I’m just back from a visit–my first visit, I’m embarrassed to say–to the Carter Family Fold in Hiltons, Virginia. I traveled some 300 miles from Winchester, Virginia (home of Lynn Morris and Patsy Cline) to hear the McLain Family Band perform this past Saturday. Although the group has not played together regularly since the mid-80s they try to get together once a year for a reunion concert. Brother Raymond powered the instrumental portion of the show with his banjo (and fiddle), ably assisted by his brother-in-law Al White on guitar (and fiddle), with sisters Alice, Ruth, or Nancy Ann taking turns on bass and rhythm mandolin. Everybody helped with the singing. (Brother Michael was not there and he was missed!)
Janette Carter started the show off by playing the autoharp and singing the old Carter Family favorite Jimmy Brown the Newsboy. It was so good to hear her. She remained seated on stage behind the band throughout the evening, enjoying the show. Occasionally she would remind the musicians to bring out the fiddle for a hoedown. And as soon as the bow touched the strings, here came the cloggers! Being an old buckdancer myself, I scurried down the long row of steps to join in. (The Fold was packed and my friends and I were sitting in the nosebleed section.)
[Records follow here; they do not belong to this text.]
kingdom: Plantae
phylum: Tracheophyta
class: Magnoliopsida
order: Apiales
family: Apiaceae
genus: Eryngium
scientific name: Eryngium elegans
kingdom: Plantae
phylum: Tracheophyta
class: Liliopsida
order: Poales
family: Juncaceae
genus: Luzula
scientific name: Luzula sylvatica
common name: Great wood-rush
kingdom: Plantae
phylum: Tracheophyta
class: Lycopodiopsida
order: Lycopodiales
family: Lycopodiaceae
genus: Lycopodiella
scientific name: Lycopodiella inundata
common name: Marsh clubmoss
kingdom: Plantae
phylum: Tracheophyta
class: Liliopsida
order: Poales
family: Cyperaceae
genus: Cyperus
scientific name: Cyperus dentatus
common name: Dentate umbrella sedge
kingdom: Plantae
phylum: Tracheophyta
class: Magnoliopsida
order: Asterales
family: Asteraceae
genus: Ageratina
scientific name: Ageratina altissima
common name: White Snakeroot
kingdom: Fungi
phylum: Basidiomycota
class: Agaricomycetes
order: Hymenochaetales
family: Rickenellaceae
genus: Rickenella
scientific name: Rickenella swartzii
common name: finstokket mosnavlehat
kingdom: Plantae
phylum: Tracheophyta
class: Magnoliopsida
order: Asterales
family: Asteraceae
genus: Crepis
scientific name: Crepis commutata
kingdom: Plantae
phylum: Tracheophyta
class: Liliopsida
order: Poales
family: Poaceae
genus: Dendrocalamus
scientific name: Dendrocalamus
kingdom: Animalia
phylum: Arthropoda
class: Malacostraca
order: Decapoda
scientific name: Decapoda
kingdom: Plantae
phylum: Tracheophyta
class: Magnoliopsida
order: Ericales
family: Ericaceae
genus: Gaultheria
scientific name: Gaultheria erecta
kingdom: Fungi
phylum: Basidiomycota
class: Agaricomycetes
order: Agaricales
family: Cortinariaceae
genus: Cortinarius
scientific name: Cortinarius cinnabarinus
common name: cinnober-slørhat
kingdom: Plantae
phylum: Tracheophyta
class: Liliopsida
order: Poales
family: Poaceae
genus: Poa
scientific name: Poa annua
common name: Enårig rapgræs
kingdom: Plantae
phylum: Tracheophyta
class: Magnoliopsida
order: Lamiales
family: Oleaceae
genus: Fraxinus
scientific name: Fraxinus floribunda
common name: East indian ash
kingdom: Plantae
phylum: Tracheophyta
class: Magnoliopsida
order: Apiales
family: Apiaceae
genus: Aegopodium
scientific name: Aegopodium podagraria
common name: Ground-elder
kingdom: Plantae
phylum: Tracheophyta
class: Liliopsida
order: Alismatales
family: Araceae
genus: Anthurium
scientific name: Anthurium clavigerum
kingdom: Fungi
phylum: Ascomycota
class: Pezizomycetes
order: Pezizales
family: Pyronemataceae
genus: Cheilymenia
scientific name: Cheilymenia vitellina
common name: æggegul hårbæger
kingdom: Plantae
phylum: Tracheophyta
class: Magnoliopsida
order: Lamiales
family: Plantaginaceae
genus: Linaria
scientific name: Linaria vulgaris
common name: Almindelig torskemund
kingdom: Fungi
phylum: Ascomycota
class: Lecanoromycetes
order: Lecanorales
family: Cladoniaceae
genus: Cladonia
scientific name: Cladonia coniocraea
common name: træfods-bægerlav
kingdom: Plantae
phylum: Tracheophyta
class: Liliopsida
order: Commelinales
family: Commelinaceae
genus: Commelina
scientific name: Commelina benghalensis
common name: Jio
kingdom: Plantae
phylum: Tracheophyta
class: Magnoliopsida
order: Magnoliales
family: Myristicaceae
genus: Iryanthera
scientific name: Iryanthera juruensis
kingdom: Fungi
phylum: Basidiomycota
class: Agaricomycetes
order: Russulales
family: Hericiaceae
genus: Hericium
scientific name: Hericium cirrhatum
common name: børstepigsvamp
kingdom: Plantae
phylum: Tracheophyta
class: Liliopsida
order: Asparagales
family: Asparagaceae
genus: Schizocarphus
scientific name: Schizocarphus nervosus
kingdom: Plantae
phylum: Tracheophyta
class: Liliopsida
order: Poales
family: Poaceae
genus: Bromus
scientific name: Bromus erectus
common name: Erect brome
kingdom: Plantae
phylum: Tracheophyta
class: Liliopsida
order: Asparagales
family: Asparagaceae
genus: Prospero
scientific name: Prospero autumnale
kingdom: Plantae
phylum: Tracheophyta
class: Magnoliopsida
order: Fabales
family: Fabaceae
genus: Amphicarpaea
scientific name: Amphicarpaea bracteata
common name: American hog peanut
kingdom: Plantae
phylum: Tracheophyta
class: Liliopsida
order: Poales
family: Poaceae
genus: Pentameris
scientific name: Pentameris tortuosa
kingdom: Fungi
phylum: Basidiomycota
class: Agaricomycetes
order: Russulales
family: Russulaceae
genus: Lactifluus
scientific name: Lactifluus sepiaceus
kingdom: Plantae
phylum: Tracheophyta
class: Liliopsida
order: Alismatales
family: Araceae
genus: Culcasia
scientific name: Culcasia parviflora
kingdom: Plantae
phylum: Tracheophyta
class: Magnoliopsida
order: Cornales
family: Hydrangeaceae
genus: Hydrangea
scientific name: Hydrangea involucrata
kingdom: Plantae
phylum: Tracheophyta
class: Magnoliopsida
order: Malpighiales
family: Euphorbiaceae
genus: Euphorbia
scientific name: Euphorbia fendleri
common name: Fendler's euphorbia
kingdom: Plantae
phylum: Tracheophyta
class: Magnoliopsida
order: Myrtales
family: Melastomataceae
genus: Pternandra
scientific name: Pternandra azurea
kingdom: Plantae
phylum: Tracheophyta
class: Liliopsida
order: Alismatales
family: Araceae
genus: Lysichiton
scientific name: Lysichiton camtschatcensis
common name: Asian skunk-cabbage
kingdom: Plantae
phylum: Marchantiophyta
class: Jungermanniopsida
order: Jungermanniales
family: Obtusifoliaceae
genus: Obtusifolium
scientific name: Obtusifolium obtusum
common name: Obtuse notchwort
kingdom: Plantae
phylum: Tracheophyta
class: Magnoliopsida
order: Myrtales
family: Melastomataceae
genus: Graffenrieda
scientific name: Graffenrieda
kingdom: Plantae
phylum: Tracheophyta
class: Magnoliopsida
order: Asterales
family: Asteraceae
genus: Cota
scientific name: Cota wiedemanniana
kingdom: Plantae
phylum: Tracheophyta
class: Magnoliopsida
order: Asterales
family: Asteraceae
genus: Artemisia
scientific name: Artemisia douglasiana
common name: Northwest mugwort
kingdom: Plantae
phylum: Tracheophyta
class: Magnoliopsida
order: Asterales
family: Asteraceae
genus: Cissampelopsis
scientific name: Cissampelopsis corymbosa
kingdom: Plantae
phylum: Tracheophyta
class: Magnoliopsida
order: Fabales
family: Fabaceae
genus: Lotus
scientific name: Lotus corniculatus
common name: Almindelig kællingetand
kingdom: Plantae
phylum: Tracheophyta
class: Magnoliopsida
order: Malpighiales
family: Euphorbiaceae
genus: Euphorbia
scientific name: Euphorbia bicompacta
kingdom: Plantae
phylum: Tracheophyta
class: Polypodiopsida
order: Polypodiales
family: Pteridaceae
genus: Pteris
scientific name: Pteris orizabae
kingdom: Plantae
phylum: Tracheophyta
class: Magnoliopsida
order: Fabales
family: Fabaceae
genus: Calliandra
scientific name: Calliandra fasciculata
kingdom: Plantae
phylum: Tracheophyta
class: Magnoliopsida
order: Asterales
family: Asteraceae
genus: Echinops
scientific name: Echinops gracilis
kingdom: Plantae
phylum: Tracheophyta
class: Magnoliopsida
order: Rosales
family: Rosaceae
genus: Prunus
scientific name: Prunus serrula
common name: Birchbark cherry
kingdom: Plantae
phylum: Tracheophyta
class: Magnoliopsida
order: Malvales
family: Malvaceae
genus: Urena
Jack Tottle made a guest appearance, singing and playing mandolin. Twenty-three years ago, Jack established the bluegrass program at East Tennessee State University, and since then he has served as the director. At the end of this month, he is retiring. (And moving to Hawaii!) Raymond McLain, now the assistant director, will step into Jack’s shoes, and as Raymond knows, those are big shoes to fill. But Raymond can do it! A big WELL DONE, THANK YOU, and HAPPY TRAILS to Jack for his pioneering efforts in moving bluegrass into academia. Have fun working on your tan!
Promptly at 10:00 the band played their last number and were, of course, called back for an encore. I hung around long enough to shake and howdy and get three McLain Family Band record albums to add to my collection of women in bluegrass on vinyl. As I left the Fold and stepped out into the cold night air, I could see the constellation Orion, clear as a bell, high above my head. A.P., Sara, and Maybelle–those giants in the music world–had once stood right here and looked at these same stars. I shivered and put my hands in my pockets and walked to the car.